On voit ici un concentré du projet de Macron : créer les conditions pour que toute critique, toute opposition, devienne illégale ou suspecte. Avec cette loi, nous devenons tous suspects de séparatisme. Voilà pourquoi ils veulent élargir le fichage, chaque individu étant une partie du corps de l’État, il doit maintenant montrer patte blanche devant la nécessité d’adhérer à l’État : que deviennent la liberté d’opinion, la liberté de conscience, la liberté d’expression ? L’adhésion à la République est libre : aucune loi ne peut la forcer.”

Des moyens de la Lutte, et de ses buts

Si un membre de BDS France a souligné un lien particulier existant entre les politiques sécuritaires menées en France et en Israël, on constate cependant que le réflexe répressif et stigmatisant – quelle que soit sa forme – reste nécessairement le même pour tout pouvoir : Chine, Hong-Kong, Thaïlande, Égypte, Biélorussie, Algérie, Chili, Turquie, Birmanie, Israël, Iran, France, USA, etc… partout autour du monde où ont lieu des contestations politiques éminemment dangereuses pour les gouvernants et le sommet de la pyramide socio-économique, partout où des apartheid sociaux voire ethniques accouchent des ferments de la révolte, on assimile – progressivement ou non – les populations “réfractaires” à des “factieux” ou des “terroristes”, et on donne les moyens de sa militarisation croissante au maintien de l’ordre.
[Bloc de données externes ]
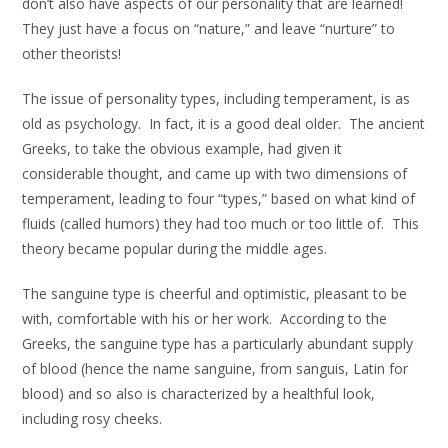
don’t also have aspects of our personality that are learned!
They just have a focus on “nature,” and leave “nurture” to
other theorists!
The issue of personality types, including temperament, is as
old as psychology. In fact, it is a good deal older. The ancient
Greeks, to take the obvious example, had given it
considerable thought, and came up with two dimensions of
temperament, leading to four “types,” based on what kind of
fluids (called humors) they had too much or too little of. This
theory became popular during the middle ages.
The sanguine type is cheerful and optimistic, pleasant to be
with, comfortable with his or her work. According to the
Greeks, the sanguine type has a particularly abundant supply
of blood (hence the name sanguine, from sanguis, Latin for
blood) and so also is characterized by a healthful look,
including rosy cheeks.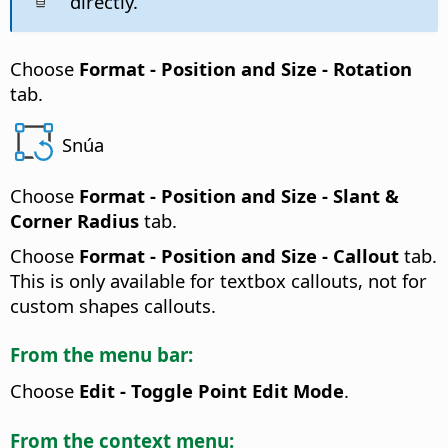
directly.
Choose
Format -
Position and Size - Rotation
tab.
Snúa
Choose
Format -
Position and Size - Slant &
Corner Radius
tab.
Choose
Format -
Position and Size - Callout
tab.
This is only available for textbox callouts, not for
custom shapes callouts.
From the menu bar:
Choose
Edit - Toggle Point Edit Mode
.
From the context menu: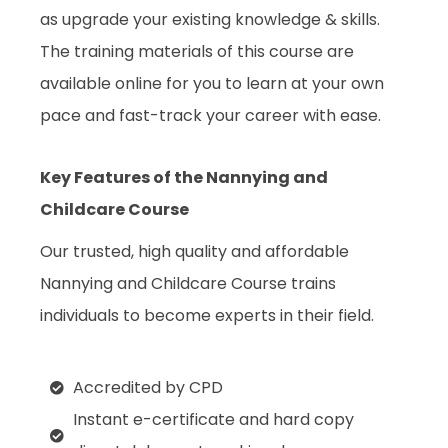
as upgrade your existing knowledge & skills.
The training materials of this course are
available online for you to learn at your own
pace and fast-track your career with ease.
Key Features of the Nannying and
Childcare Course
Our trusted, high quality and affordable
Nannying and Childcare Course trains
individuals to become experts in their field.
Accredited by CPD
Instant e-certificate and hard copy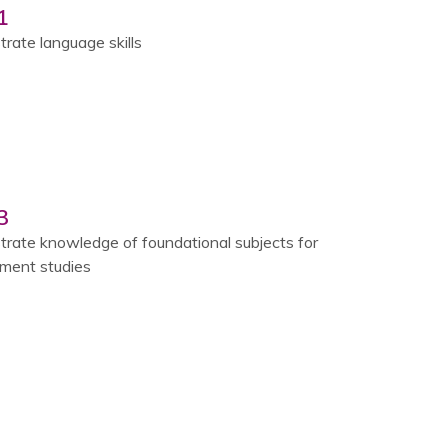
1
rate language skills
3
rate knowledge of foundational subjects for
ent studies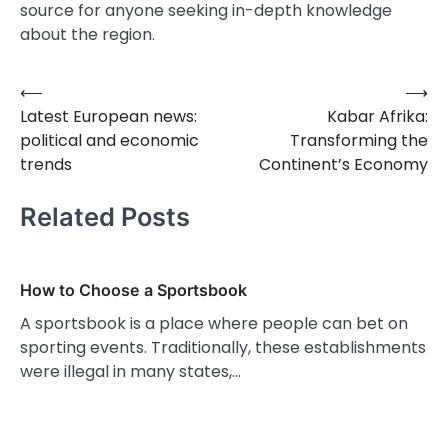
source for anyone seeking in-depth knowledge
about the region.
⟵
⟶
Post
Latest European news:
Kabar Afrika:
navigation
political and economic
Transforming the
trends
Continent’s Economy
Related Posts
How to Choose a Sportsbook
A sportsbook is a place where people can bet on
sporting events. Traditionally, these establishments
were illegal in many states,…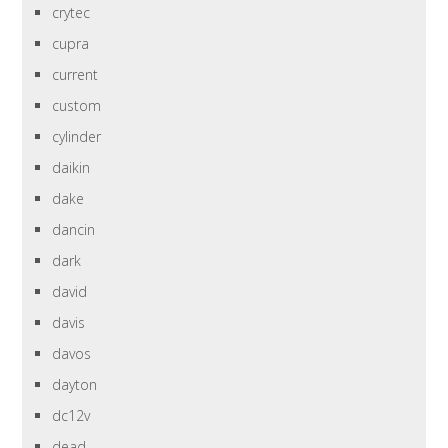
crytec
cupra
current
custom
cylinder
daikin
dake
dancin
dark
david
davis
davos
dayton
dc12v
dead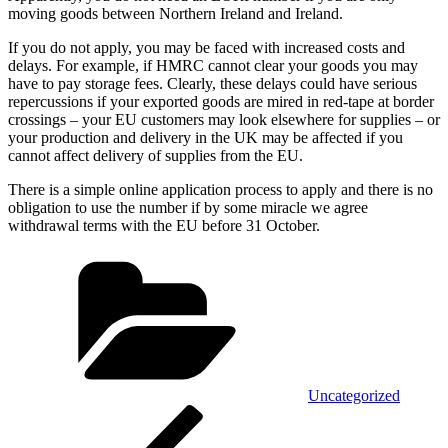
moving goods between Northern Ireland and Ireland.
If you do not apply, you may be faced with increased costs and
delays. For example, if HMRC cannot clear your goods you may
have to pay storage fees. Clearly, these delays could have serious
repercussions if your exported goods are mired in red-tape at border
crossings – your EU customers may look elsewhere for supplies – or
your production and delivery in the UK may be affected if you
cannot affect delivery of supplies from the EU.
There is a simple online application process to apply and there is no
obligation to use the number if by some miracle we agree
withdrawal terms with the EU before 31 October.
Categories
Uncategorized
Post
Previous
Post
navigation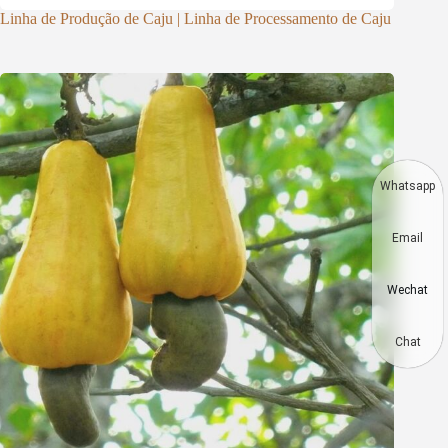
Linha de Produção de Caju | Linha de Processamento de Caju
Whatsapp
Email
Wechat
Chat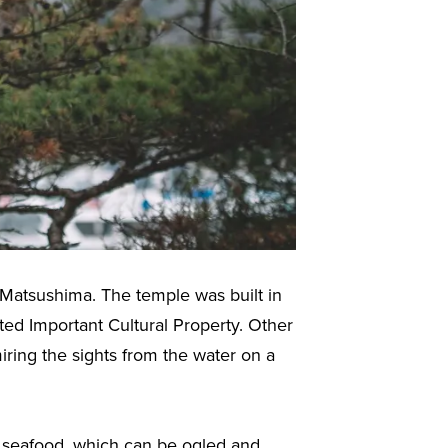
 Matsushima. The temple was built in
ed Important Cultural Property. Other
ring the sights from the water on a
 seafood, which can be ogled and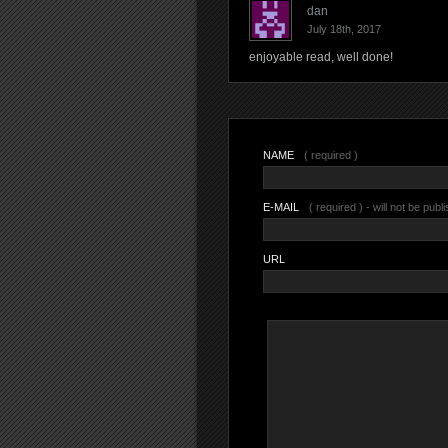
dan
July 18th, 2017
enjoyable read, well done!
NAME
( required )
E-MAIL
( required ) - will not be publ
URL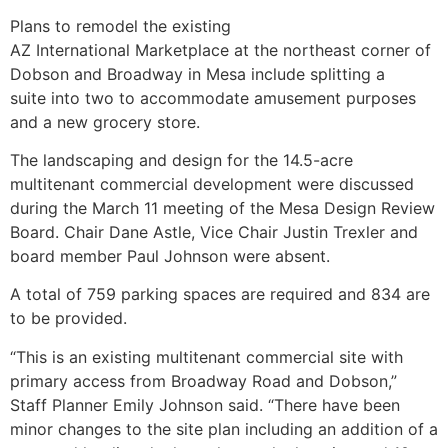
Plans to remodel the existing
AZ International Marketplace at the northeast corner of
Dobson and Broadway in Mesa include splitting a
suite into two to accommodate amusement purposes
and a new grocery store.
The landscaping and design for the 14.5-acre
multitenant commercial development were discussed
during the March 11 meeting of the Mesa Design Review
Board. Chair Dane Astle, Vice Chair Justin Trexler and
board member Paul Johnson were absent.
A total of 759 parking spaces are required and 834 are
to be provided.
“This is an existing multitenant commercial site with
primary access from Broadway Road and Dobson,”
Staff Planner Emily Johnson said. “There have been
minor changes to the site plan including an addition of a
Celui-ci se fait ainsi avant toute chose le maintien de l’ordre social établi plutôt que de l’ordre public. De manière plus générale, le sécuritarisme, serpent de mer politique des sociétés modernes, semble être une mise à jour constante des possibilités techniques de la répression d’État.

Certaines interventions sont revenues sur les moyens de lutte face au gouvernement, rappelant notamment l’interdiction, par le Conseil d’État, de l’usage des drones policiers suite à une intense mobilisation menée par la Quadrature du Net. Face à des gouvernants qui ne se contentent pas de se faire sourds aux manifestations mais s’emploient en plus à les réprimer violemment, la question de la mobilisation de la Justice et de son efficacité est posée. S’il est certain qu’elle peut permettre d’éviter des défaites (et parfois gagner des batailles), elle ne fera toutefois pas changer la nature d’un système oppressif reproduisant la même sempiternelle domination sociale, et dont elle est aussi en partie l’instrument. Comme ont insisté certain·es, il est donc primordial pour les luttes en cours de s’élargir et de former un front uni pour la conquête de nos libertés.

2021 sera-t-elle l’année d’une union massive ? En plein confinement, malgré la répression brutale des cortèges dans certaines villes, la mobilisation contre la Loi de Sécurité Globale a donné lieu à l’échelle du pays à une convergence nouvelle entre divers milieux militants, syndicalistes, gilets jaunes, et un ensemble conséquent de la population, auxquels se sont parfois jointes des mouvances plus radicales. Ce mouvement est dans la situation actuelle certes encourageant par son ampleur, mais ne se heurtera-t-il pas nécessairement à sa victoire ou à sa défaite quant au devenir des projets de lois qu’il combat ? Empêchera-t-il jamais le gouvernement de continuer sa dérive sécuritaire à travers d’autres projets législatifs ?

Seule une mobilisation massive portant des revendications proactives claires, couplées à une diversité de tactiques militantes – radicales comme modérées, et surtout capables de ne pas se tirer dans les pattes – semble à même de permettre l’aune d’un changement dans les comportements politiques des élites (sans toutefois en remettre en question l’ensemble systémique, en l’absence de perspectives révolutionnaires). Ce qui pourrait être progressivement esquissé par le mouvement actuel contre ces projets liberticides, reposant désormais sur des “marches des libertés”, mais qui pour survivre devrait nécessairement s’inscrire dans des exigences politiques et revendications nouvelles et, en présence de multiples fronts préexistants, rechercher les conditions de la complémentarité des luttes plus que de leur convergence.

Au final, pour ce qui est de cette nouvelle année de combats, comme le dit sagement un Gilet jaune biterrois reprenant les mots du philosophe Henri Bergson : “son avenir n’est pas ce qui va arriver, mais ce que nous allons en faire.